--- Task item ---
Reproduce the text read from every one of the entries below, keeping each line unchanged and in order. Leave the pictures out of your answer.
------------
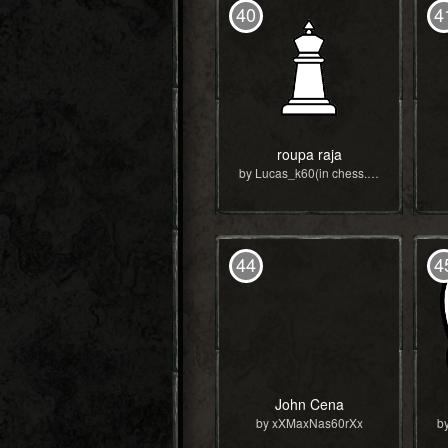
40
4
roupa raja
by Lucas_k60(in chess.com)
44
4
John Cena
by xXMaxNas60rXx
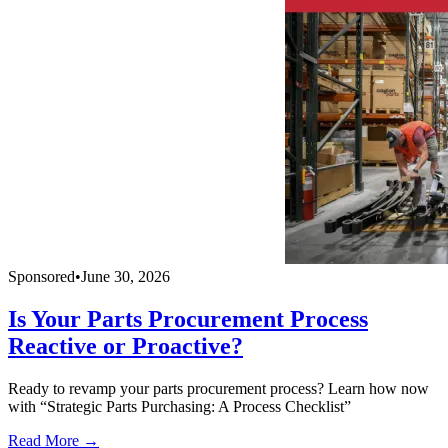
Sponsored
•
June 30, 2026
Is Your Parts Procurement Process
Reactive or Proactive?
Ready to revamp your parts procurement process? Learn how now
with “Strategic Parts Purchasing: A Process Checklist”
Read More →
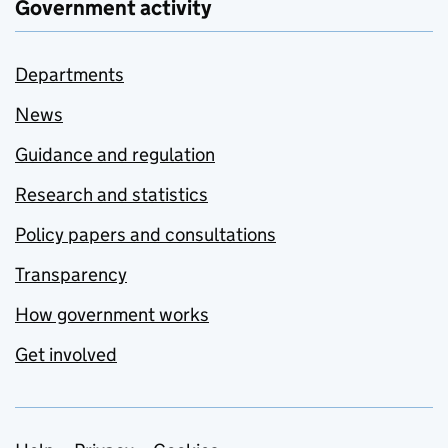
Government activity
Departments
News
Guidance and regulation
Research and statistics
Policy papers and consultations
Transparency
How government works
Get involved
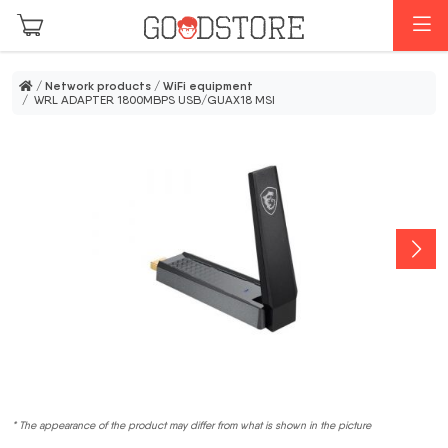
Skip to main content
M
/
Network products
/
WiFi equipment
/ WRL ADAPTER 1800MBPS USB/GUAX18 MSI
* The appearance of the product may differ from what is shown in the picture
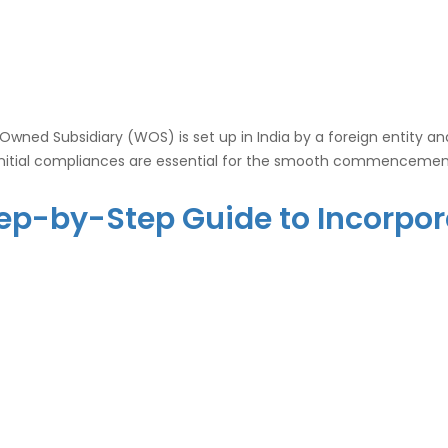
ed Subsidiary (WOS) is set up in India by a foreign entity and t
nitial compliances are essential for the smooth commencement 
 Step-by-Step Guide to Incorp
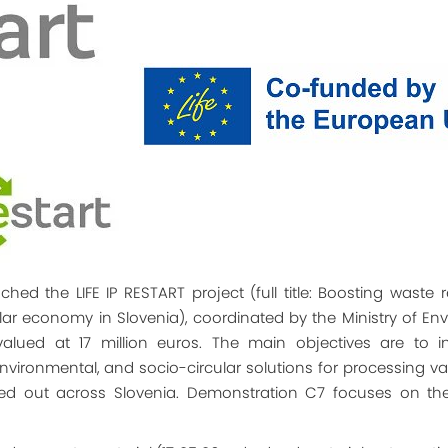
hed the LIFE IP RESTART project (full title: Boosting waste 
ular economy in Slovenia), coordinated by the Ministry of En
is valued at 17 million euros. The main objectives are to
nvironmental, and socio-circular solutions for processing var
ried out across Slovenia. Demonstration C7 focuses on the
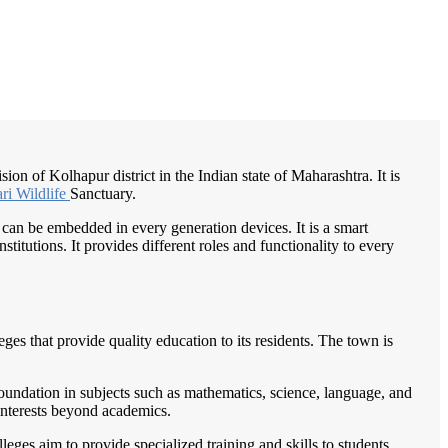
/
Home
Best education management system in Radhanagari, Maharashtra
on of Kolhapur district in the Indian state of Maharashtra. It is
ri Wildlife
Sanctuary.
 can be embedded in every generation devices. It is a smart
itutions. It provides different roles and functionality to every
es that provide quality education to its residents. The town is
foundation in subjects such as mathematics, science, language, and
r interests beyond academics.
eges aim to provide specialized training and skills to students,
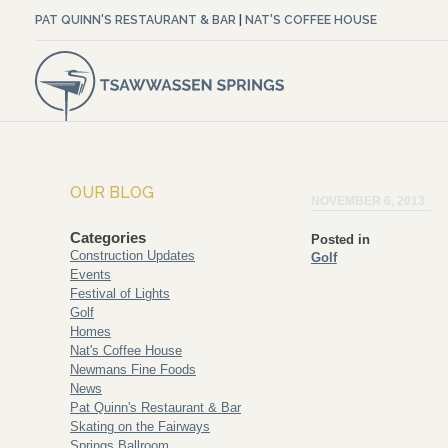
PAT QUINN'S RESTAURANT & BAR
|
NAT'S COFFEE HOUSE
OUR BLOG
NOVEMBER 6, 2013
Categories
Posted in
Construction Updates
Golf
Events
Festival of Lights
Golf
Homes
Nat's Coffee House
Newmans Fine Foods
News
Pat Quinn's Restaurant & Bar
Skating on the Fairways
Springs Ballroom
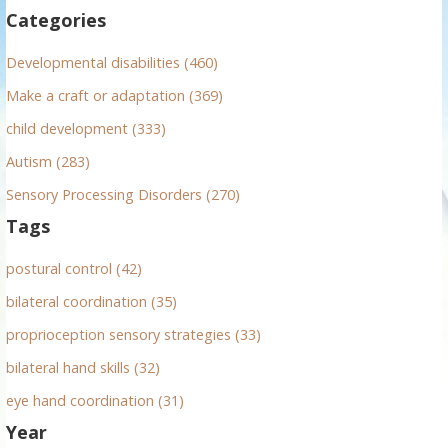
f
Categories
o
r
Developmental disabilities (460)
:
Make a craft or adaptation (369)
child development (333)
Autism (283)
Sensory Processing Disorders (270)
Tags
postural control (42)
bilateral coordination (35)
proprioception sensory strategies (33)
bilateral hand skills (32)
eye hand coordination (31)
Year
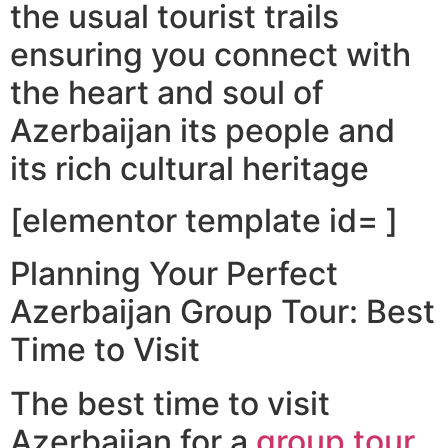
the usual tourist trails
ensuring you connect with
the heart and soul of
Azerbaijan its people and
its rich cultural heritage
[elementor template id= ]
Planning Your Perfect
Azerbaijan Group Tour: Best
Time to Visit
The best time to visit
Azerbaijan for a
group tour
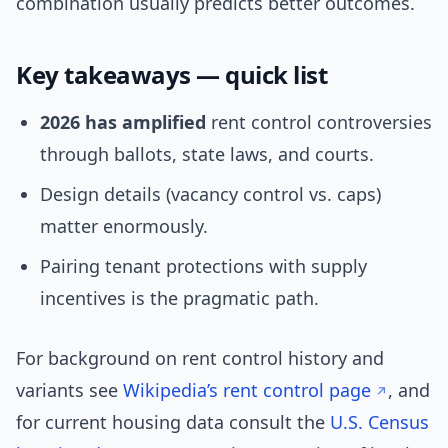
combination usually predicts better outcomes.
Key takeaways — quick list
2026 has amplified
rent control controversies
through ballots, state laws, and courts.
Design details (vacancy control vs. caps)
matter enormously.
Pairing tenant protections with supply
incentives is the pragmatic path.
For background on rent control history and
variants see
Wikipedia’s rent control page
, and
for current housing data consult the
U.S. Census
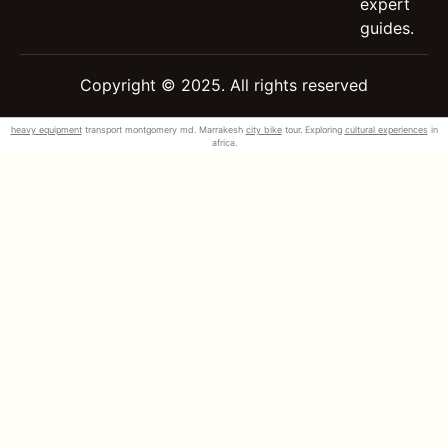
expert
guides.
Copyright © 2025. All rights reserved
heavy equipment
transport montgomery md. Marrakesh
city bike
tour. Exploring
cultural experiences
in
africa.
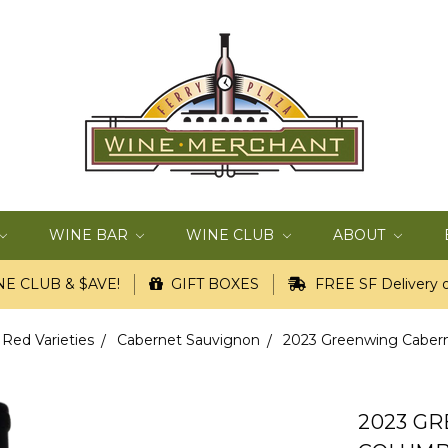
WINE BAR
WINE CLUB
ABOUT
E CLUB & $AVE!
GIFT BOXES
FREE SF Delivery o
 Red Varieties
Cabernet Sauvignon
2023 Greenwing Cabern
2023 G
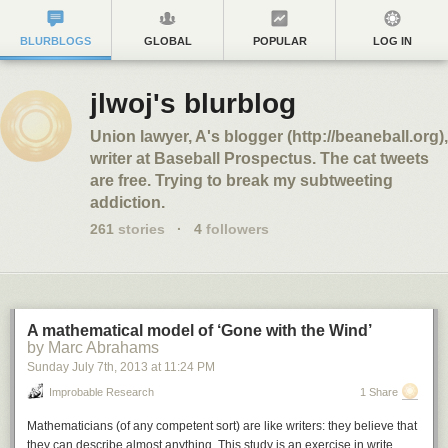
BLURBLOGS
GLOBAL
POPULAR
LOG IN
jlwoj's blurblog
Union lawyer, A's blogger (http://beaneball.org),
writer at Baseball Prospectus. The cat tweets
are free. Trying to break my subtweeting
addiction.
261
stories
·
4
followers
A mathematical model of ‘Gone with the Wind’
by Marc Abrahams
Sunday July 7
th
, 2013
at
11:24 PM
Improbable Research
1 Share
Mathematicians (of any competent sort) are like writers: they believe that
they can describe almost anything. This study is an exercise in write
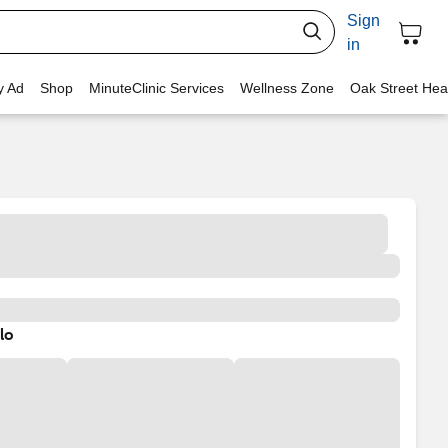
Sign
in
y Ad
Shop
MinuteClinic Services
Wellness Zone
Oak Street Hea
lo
------------
--- Solution for this problem ---
40
4
roupa raja
by Lucas_k60(in chess.com)
44
4
John Cena
by xXMaxNas60rXx
Sponsored
•
June 30, 2026
Is Your Parts Procurement Process
Reactive or Proactive?
Ready to revamp your parts procurement process? Learn how now
with “Strategic Parts Purchasing: A Process Checklist”
Read More →
Government activity
Departments
News
Guidance and regulation
Research and statistics
Policy papers and consultations
Transparency
How government works
Get involved
Skip to main content
M
/
Network products
/
WiFi equipment
/ WRL ADAPTER 1800MBPS USB/GUAX18 MSI
* The appearance of the product may differ from what is shown in the picture
ed Subsidiary (WOS) is set up in India by a foreign entity and t
nitial compliances are essential for the smooth commencement 
 Step-by-Step Guide to Incorp
hed the LIFE IP RESTART project (full title: Boosting waste 
ular economy in Slovenia), coordinated by the Ministry of En
is valued at 17 million euros. The main objectives are to
nvironmental, and socio-circular solutions for processing var
ried out across Slovenia. Demonstration C7 focuses on the
/
Home
Best education management system in Radhanagari, Maharashtra
on of Kolhapur district in the Indian state of Maharashtra. It is
ri Wildlife
Sanctuary.
 can be embedded in every generation devices. It is a smart
itutions. It provides different roles and functionality to every
es that provide quality education to its residents. The town is
foundation in subjects such as mathematics, science, language, and
r interests beyond academics.
eges aim to provide specialized training and skills to students,
PAT QUINN'S RESTAURANT & BAR
|
NAT'S COFFEE HOUSE
OUR BLOG
NOVEMBER 6, 2013
Categories
Posted in
Construction Updates
Golf
Events
Festival of Lights
Golf
Homes
Nat's Coffee House
Newmans Fine Foods
News
Pat Quinn's Restaurant & Bar
Skating on the Fairways
Springs Ballroom
f
Categories
o
r
Developmental disabilities (460)
:
Make a craft or adaptation (369)
child development (333)
Autism (283)
Sensory Processing Disorders (270)
Tags
postural control (42)
bilateral coordination (35)
proprioception sensory strategies (33)
bilateral hand skills (32)
eye hand coordination (31)
Year
the usual tourist trails
ensuring you connect with
the heart and soul of
Azerbaijan its people and
its rich cultural heritage
[elementor template id= ]
Planning Your Perfect
Azerbaijan Group Tour: Best
Time to Visit
The best time to visit
Azerbaijan for a
group tour
combination usually predicts better outcomes.
Key takeaways — quick list
2026 has amplified
rent control controversies
through ballots, state laws, and courts.
Design details (vacancy control vs. caps)
matter enormously.
Pairing tenant protections with supply
incentives is the pragmatic path.
For background on rent control history and
variants see
Wikipedia’s rent control page
, and
for current housing data consult the
U.S. Census
expert
guides.
Copyright © 2025. All rights reserved
heavy equipment
transport montgomery md. Marrakesh
city bike
tour. Exploring
cultural experiences
in
africa.
WINE BAR
WINE CLUB
ABOUT
E CLUB & $AVE!
GIFT BOXES
FREE SF Delivery o
 Red Varieties
Cabernet Sauvignon
2023 Greenwing Cabern
2023 G
BLURBLOGS
GLOBAL
POPULAR
LOG IN
jlwoj's blurblog
Union lawyer, A's blogger (http://beaneball.org),
writer at Baseball Prospectus. The cat tweets
are free. Trying to break my subtweeting
addiction.
261
stories
·
4
followers
A mathematical model of ‘Gone with the Wind’
by Marc Abrahams
Sunday July 7
th
, 2013
at
11:24 PM
Improbable Research
1 Share
Mathematicians (of any competent sort) are like writers: they believe that
they can describe almost anything. This study is an exercise in write
Sign
in
y Ad
Shop
MinuteClinic Services
Wellness Zone
Oak Street Hea
lo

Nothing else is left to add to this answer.